- _Text_:
[CodeChef - GERALD07 ] Chef and Graph Queries
Read problems statements in Mandarin Chinese and Russian.
Problem Statement
Chef has a undirected graph G. This graph consists of N vertices and M edges. Each vertex of the graph has an unique index from 1 to N, also each edge of the graph has an unique index from 1 to M.
Also Chef has Q pairs of integers: Li, Ri (1 ≤ Li ≤ Ri ≤ M). For each pair Li, Ri, Chef wants to know: how many connected components will contain graph G if Chef erase all the edges from the graph, except the edges with indies X, where Li ≤ X ≤ Ri. Please, help Chef with these queries.
Input
The first line of the input contains an integer T denoting the number of test cases. The description of T test cases follows.

- _What to do_:
(1) Print the passage of the Chef and Graph Queries problem statement starting at "[CodeChef - GERALD07" and ending at "test cases follows.".
(2) Write what comes next in the Chef and Graph Queries problem statement, picking up after its last sentence.

- _Extracted data_:
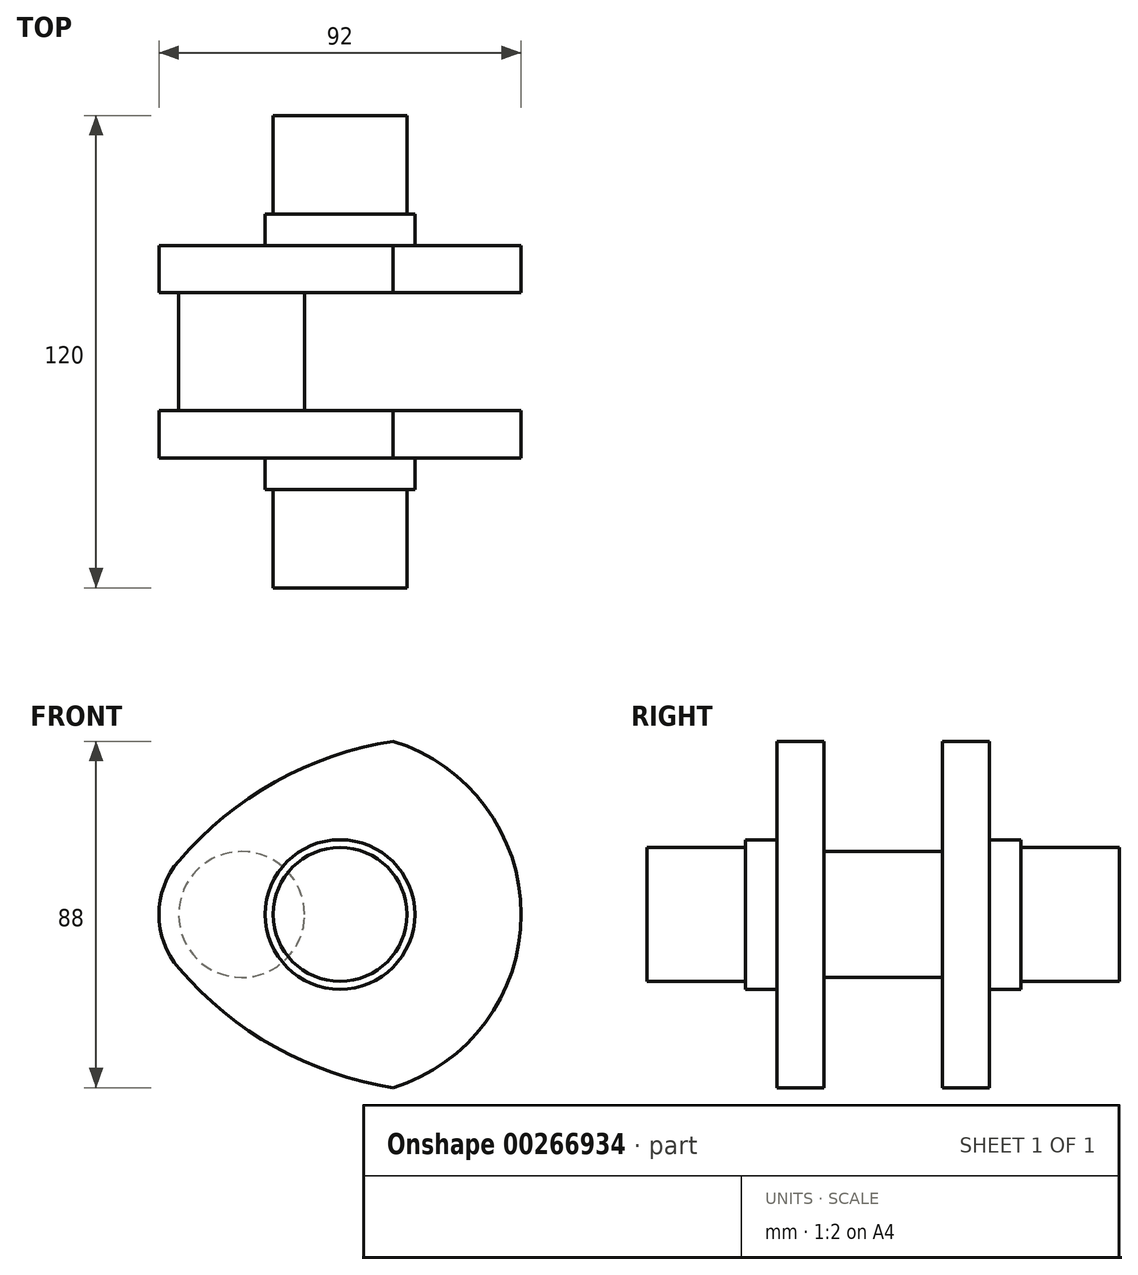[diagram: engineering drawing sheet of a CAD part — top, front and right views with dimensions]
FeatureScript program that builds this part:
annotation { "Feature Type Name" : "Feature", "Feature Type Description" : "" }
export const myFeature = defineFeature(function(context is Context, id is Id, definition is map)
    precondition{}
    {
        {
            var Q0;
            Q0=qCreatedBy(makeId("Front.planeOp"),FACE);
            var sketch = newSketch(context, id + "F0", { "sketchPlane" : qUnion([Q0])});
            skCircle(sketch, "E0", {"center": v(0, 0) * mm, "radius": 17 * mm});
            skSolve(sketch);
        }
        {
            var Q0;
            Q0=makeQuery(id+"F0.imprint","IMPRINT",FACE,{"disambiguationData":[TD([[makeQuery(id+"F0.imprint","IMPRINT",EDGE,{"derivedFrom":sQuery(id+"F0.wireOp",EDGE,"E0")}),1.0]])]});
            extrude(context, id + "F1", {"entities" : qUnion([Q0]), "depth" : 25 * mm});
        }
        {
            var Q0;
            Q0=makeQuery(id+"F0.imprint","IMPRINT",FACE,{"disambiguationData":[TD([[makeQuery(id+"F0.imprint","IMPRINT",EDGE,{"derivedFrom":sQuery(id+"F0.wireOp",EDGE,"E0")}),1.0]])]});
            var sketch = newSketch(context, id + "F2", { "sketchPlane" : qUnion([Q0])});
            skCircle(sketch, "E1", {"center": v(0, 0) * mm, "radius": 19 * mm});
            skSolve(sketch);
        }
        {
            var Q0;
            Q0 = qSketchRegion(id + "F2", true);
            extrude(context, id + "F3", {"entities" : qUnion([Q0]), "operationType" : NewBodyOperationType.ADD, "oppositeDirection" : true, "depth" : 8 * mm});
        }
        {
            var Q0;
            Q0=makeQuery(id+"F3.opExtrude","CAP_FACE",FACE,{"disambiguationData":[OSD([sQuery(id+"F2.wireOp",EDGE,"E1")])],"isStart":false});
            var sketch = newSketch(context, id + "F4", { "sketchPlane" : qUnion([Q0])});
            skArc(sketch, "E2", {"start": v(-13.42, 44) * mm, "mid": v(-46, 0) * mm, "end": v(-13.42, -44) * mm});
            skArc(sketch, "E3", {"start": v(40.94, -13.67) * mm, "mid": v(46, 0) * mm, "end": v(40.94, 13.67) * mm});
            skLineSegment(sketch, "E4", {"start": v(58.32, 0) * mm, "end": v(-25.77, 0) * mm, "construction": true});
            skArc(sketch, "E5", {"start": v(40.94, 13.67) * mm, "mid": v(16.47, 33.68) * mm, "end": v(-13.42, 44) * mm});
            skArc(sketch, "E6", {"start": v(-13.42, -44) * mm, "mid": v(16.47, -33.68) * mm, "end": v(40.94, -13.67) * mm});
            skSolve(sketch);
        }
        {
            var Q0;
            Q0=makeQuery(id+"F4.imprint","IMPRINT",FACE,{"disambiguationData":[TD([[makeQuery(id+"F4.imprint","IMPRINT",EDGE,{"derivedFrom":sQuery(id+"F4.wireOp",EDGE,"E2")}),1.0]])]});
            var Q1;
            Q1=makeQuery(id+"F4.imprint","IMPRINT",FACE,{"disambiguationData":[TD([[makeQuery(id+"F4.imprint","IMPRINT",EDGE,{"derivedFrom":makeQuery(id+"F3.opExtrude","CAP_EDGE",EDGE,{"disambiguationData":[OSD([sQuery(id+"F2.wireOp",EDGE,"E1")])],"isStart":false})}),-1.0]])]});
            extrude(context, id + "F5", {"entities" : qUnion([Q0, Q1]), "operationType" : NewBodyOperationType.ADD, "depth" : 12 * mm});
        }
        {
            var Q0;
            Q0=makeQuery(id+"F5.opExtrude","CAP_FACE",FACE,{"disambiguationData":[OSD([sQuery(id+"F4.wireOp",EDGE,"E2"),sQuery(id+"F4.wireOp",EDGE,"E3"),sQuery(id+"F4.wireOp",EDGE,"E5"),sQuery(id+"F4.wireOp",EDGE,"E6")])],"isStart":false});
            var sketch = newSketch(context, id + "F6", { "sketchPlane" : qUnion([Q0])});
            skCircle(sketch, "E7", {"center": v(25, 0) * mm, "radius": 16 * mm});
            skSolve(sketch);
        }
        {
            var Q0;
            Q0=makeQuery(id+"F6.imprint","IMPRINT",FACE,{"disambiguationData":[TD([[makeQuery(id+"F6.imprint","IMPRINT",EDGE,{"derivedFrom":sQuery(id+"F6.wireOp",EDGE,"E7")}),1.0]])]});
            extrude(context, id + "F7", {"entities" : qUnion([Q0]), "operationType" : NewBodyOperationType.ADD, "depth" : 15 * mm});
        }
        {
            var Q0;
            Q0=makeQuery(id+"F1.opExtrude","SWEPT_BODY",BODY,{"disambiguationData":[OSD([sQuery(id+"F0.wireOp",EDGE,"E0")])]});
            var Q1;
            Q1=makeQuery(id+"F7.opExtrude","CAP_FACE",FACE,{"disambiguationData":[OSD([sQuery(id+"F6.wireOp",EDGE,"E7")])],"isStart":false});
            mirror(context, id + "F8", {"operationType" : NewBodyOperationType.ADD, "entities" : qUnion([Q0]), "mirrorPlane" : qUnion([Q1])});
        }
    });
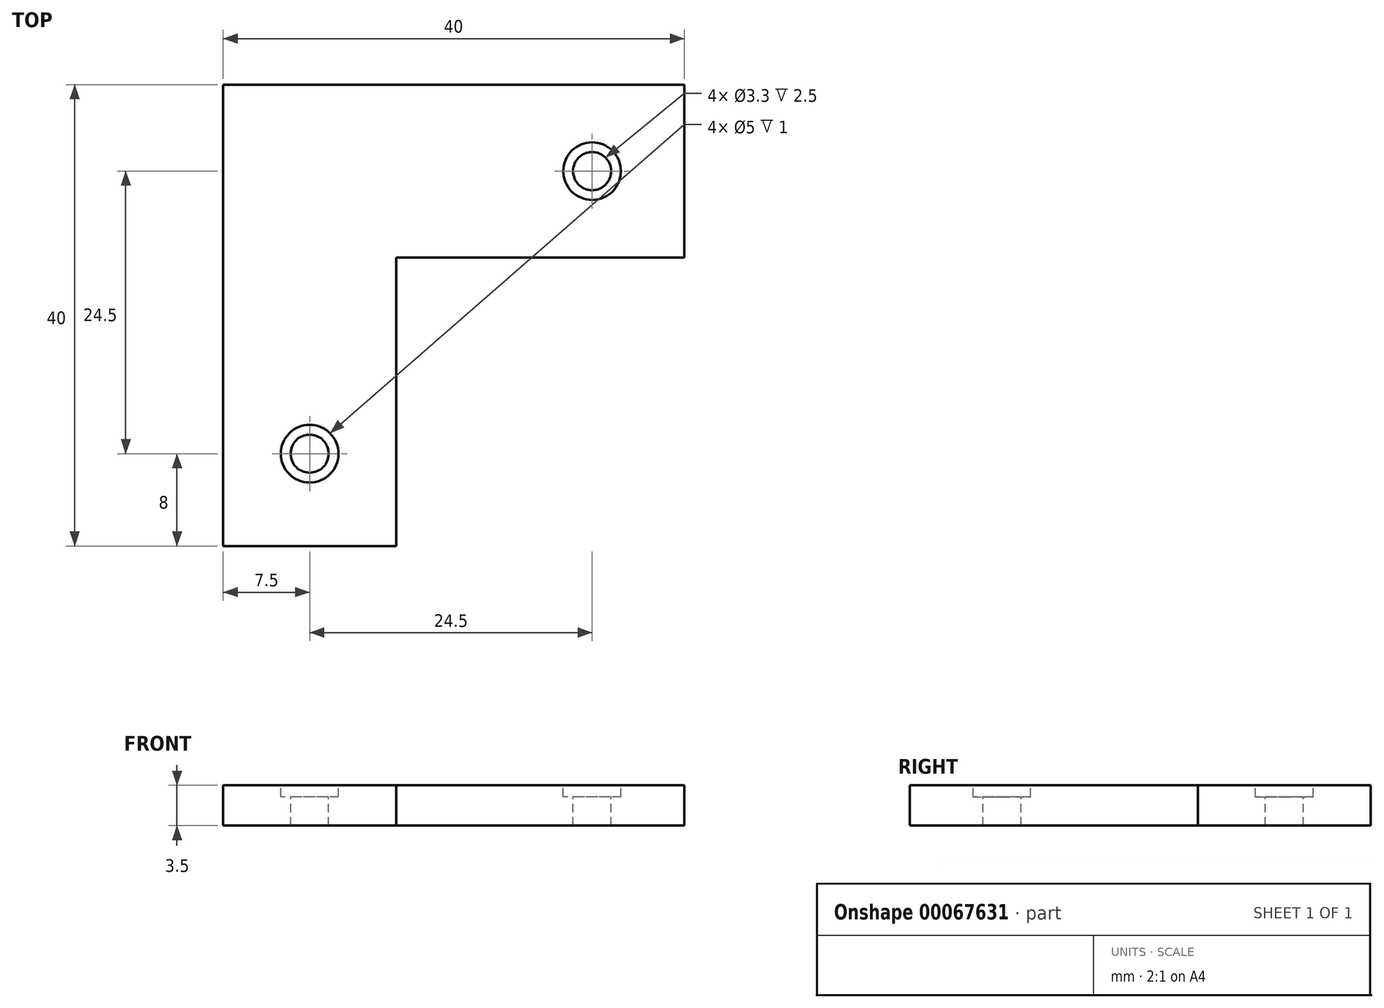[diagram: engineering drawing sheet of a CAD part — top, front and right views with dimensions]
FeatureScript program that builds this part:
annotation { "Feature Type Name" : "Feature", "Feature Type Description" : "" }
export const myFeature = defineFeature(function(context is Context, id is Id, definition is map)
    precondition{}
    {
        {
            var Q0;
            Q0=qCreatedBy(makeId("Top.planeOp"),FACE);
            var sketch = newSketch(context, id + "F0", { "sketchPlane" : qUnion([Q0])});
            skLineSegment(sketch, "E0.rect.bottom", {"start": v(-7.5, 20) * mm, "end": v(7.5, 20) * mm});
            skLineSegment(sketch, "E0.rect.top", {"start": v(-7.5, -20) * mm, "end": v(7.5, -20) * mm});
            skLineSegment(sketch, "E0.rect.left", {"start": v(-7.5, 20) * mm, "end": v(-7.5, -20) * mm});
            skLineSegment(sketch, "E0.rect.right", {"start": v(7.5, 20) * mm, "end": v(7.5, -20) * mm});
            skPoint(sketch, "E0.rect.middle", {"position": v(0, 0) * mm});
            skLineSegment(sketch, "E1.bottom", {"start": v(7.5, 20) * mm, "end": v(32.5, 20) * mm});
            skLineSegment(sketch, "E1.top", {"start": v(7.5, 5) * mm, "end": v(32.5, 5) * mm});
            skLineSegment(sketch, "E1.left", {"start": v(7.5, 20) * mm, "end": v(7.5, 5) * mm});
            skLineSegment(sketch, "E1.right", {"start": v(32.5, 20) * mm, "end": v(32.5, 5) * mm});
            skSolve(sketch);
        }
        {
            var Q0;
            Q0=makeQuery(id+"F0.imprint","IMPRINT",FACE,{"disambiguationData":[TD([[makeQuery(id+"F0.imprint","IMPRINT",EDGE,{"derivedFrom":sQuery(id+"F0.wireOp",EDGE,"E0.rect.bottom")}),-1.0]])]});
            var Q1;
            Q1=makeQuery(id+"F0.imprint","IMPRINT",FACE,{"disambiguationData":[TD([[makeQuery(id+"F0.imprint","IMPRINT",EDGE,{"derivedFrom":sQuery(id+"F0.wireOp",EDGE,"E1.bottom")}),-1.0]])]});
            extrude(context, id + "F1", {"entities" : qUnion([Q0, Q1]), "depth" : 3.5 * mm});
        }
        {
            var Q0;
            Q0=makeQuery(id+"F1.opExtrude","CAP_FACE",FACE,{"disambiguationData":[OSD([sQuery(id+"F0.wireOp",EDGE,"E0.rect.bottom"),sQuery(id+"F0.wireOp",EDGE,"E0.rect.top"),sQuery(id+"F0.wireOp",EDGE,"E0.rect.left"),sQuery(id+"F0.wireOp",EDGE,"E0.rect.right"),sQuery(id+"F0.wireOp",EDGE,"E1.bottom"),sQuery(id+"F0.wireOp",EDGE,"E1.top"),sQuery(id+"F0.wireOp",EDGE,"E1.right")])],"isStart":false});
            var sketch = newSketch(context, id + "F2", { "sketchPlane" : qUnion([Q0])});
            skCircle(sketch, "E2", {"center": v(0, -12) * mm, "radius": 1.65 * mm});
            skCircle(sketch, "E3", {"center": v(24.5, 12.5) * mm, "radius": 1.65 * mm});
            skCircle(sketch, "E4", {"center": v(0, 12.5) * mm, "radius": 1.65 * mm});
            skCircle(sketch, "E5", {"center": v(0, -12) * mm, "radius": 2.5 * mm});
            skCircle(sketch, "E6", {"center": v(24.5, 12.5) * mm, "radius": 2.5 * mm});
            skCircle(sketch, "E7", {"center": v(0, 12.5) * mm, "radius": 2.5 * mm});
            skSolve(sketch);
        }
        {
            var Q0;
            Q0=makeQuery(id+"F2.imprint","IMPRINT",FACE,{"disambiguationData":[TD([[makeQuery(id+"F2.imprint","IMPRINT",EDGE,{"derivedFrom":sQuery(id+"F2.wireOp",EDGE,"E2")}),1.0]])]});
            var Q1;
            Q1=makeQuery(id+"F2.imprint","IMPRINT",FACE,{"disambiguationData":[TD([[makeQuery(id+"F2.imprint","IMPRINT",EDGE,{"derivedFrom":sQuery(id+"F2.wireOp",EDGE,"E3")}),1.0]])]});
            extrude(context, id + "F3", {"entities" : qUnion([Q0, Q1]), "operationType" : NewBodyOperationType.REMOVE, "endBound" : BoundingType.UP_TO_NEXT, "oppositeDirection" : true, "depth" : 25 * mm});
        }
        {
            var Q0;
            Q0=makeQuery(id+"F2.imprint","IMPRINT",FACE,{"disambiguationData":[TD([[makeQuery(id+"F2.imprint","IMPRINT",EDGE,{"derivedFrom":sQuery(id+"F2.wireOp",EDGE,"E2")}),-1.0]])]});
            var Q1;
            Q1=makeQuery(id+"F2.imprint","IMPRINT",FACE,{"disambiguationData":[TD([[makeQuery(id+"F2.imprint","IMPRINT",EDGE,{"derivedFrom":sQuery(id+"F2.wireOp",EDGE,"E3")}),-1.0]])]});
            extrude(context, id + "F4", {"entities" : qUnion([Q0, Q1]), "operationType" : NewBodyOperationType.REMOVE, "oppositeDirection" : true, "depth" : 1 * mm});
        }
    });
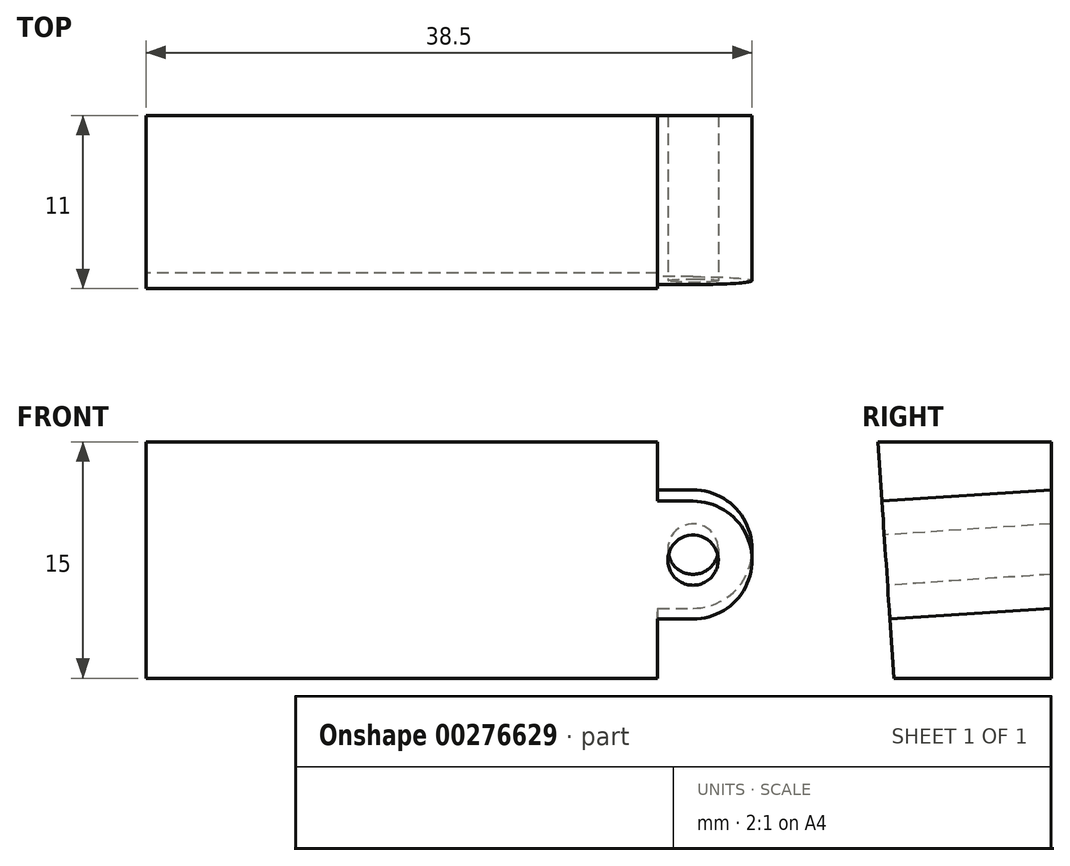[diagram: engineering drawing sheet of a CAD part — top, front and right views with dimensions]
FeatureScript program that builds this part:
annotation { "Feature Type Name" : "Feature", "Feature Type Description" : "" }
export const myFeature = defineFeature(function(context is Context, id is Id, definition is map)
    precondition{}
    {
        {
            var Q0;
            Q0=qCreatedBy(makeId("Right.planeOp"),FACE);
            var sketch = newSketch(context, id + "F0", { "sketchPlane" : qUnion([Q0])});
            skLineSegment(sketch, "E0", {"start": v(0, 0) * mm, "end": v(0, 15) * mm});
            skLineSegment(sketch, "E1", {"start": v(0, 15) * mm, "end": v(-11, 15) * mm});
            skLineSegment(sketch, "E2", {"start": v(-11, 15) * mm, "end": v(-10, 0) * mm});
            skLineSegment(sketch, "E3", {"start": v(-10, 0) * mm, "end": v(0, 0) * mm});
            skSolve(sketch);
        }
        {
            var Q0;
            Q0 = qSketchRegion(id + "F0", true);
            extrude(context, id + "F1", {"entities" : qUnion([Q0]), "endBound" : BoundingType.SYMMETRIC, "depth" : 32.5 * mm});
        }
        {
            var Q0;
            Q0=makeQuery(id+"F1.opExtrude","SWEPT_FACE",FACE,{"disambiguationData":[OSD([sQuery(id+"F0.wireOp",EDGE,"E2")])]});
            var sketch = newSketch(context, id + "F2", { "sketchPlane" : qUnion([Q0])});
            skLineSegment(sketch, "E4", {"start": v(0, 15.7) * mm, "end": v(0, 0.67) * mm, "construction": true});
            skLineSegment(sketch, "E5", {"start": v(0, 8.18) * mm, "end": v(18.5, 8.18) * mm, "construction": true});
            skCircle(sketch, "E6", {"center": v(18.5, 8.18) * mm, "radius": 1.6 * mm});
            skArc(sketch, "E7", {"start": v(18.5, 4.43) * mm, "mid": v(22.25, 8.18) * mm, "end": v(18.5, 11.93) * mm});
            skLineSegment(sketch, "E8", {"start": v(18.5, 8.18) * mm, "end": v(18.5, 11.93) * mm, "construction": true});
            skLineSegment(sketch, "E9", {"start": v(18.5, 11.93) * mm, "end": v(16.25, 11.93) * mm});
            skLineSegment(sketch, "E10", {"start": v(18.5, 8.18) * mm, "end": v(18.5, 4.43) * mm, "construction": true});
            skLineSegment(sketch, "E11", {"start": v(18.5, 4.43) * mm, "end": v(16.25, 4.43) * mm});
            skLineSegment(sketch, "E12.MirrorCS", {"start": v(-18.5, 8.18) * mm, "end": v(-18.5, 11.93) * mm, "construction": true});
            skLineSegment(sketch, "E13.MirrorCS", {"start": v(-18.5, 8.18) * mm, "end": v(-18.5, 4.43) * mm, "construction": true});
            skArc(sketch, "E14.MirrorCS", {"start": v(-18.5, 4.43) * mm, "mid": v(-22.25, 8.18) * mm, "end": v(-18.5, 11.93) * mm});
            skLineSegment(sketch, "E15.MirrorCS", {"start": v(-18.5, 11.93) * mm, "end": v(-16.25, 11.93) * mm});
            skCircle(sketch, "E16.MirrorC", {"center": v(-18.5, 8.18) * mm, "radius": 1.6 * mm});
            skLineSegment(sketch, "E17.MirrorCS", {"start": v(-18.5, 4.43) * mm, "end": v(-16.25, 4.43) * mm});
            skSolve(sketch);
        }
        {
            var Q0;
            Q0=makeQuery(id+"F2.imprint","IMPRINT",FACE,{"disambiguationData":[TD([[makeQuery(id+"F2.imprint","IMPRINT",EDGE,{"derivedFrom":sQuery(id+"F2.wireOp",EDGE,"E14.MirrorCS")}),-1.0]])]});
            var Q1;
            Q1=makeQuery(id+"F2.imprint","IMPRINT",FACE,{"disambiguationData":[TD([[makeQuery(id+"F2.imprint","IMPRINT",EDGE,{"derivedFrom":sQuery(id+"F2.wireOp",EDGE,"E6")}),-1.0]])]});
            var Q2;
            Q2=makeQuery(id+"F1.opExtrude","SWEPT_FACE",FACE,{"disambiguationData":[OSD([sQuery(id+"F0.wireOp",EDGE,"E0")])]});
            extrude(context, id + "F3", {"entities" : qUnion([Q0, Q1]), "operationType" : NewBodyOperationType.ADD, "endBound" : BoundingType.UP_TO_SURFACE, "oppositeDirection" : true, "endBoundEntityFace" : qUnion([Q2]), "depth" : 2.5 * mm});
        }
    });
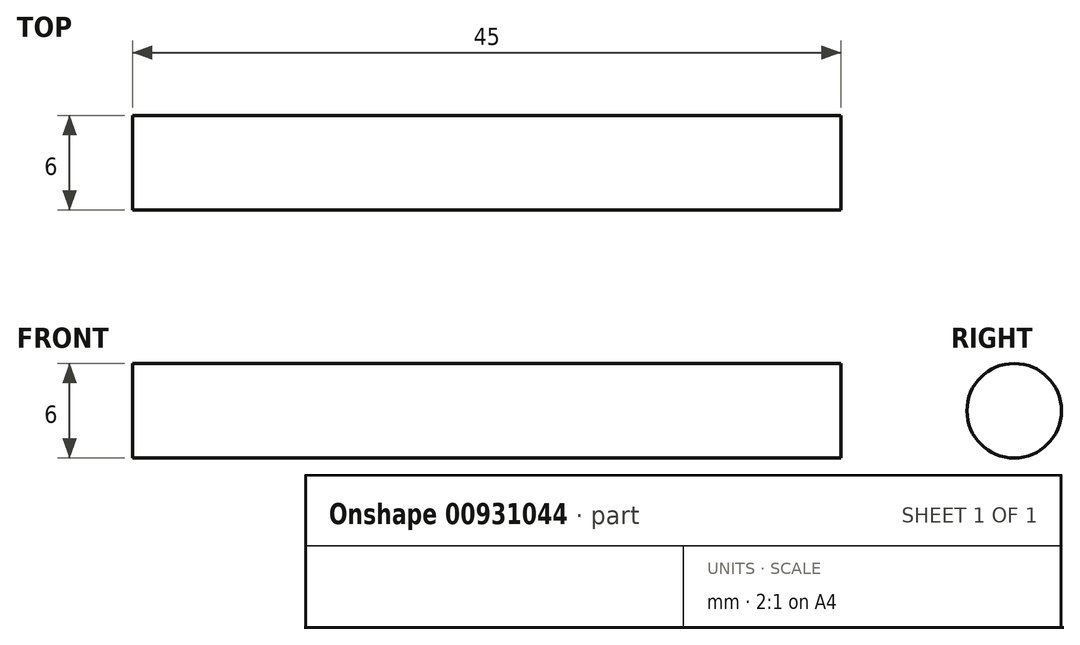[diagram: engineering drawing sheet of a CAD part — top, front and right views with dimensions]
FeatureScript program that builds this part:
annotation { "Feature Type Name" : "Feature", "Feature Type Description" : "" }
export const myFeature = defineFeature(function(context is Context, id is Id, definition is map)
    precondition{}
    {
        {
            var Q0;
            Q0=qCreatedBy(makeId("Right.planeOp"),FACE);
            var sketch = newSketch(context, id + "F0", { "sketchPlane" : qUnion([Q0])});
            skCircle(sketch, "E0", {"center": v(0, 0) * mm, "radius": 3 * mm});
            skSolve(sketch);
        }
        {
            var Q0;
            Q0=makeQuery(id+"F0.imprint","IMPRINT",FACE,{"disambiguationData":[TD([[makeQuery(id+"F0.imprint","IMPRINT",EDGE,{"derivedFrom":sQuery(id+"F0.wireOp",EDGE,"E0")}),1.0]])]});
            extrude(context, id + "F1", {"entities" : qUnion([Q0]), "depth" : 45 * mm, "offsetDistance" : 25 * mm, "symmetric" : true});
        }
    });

- _Exercise answers_:
(1)
[CodeChef - GERALD07 ] Chef and Graph Queries
Read problems statements in Mandarin Chinese and Russian.
Problem Statement
Chef has a undirected graph G. This graph consists of N vertices and M edges. Each vertex of the graph has an unique index from 1 to N, also each edge of the graph has an unique index from 1 to M.
Also Chef has Q pairs of integers: Li, Ri (1 ≤ Li ≤ Ri ≤ M). For each pair Li, Ri, Chef wants to know: how many connected components will contain graph G if Chef erase all the edges from the graph, except the edges with indies X, where Li ≤ X ≤ Ri. Please, help Chef with these queries.
Input
The first line of the input contains an integer T denoting the number of test cases. The description of T test cases follows.

(2)
The first line of each test case contains three integers N, M, Q. Each of the next M lines contains a pair of integers Vi, Ui - the current edge of graph G. Each of the next Q lines contains a pair of integers Li, Ri - the current query.
Output
For each query of each test case print the required number of connected components.
Constraints
- 1 ≤ T ≤ 1000.
- 1 ≤ N, M, Q ≤ 200000.
- 1 ≤ Ui, Vi ≤ N.
- 1 ≤ Li ≤ Ri ≤ M.
- Sum of all values of N for test cases is not greater than 200000. Sum of all values of M for test cases is not greater than 200000. Sum of all values of Q for test cases is not greater than 200000.
- Graph G can contain self-loops and multiple edges.
Example
Input: 2 3 5 4 1 3 1 2 2 1 3 2 2 2 2 3 1 5 5 5 1 2 1 1 1 1 1 1 1 Output: 2 1 3 1 1
破题坑了一晚上
题目大意?见上面超链接的中文题面。
树 LCT 动态维护生成树
将所有询问按右端点递增顺序排序,从1到m依次加边。
用LCT维护当前的生成树,生成树中保留的是编号尽量大的边。
同时用线段树维护生成树中保留了哪些边(权值线段树,存编号)。
查询时,在线段树上查询$[L,R]$范围内有多少条边,若查询结果为$ x $,则连通块数为$n-x$
注意有自环和重边,这使得维护生成树的时候不能一律删编号最靠前的边,而要先查询生成树中有没有重边。
细节蛮多的。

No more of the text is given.